Sur le plan économique, la Banque centrale européenne (BCE) devrait relever ses prévisions d’inflation en juin en raison de la hausse des prix du pétrole. Philip Lane, chef économiste de l’institution, a confirmé à Nikkei que « les prix du pétrole sont supérieurs aux hypothèses de nos projections de mars ». La BCE avait déjà relevé sa prévision d’inflation à 2,6 % pour 2026, contre 1,9 % en décembre 2025, après la fermeture du détroit d’Ormuz et le déclenchement de la guerre en Iran.
Les prochaines échéances incluent la publication éventuelle d’un protocole d’accord entre l’Iran et les États-Unis, ainsi que les réactions des pays du Golfe face à la réduction de leur rôle dans la protection des bases américaines. Enfin, la communauté internationale pourrait renforcer ses pressions pour mettre un terme aux violences au Liban et en Iran, avant que la crise ne s’aggrave davantage.
Les États-Unis ont justifié leurs frappes par des raisons de « légitime défense », affirmant avoir ciblé des sites de lancement de missiles et des embarcations iraniennes accusées de poser des mines.

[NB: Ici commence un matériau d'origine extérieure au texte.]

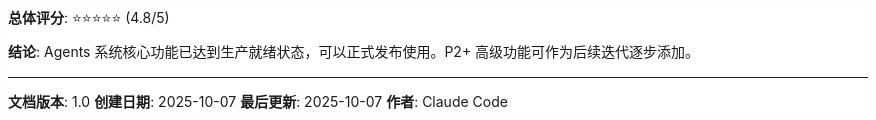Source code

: **总体评分**: ⭐⭐⭐⭐⭐ (4.8/5)

**结论**: Agents 系统核心功能已达到生产就绪状态，可以正式发布使用。P2+ 高级功能可作为后续迭代逐步添加。

---

**文档版本**: 1.0
**创建日期**: 2025-10-07
**最后更新**: 2025-10-07
**作者**: Claude Code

Selon le Centcom, ces opérations visaient à « protéger leurs troupes » contre des menaces imminentes. Cependant, Téhéran a dénoncé une « violation flagrante » du cessez-le-feu, ce qui illustre les tensions persistantes entre les deux pays, malgré les discussions diplomatiques.
Le principal point de contentieux reste le déblocage d’avoirs iraniens gelés à l’étranger, estimés à 24 milliards de dollars. L’Iran exige la libération d’une partie de ces fonds dès l’annonce d’un protocole d’accord, alors que les États-Unis cherchent à obtenir des garanties sur la fin des hostilités et le désarmement de groupes armés soutenus par Téhéran, comme le Hezbollah.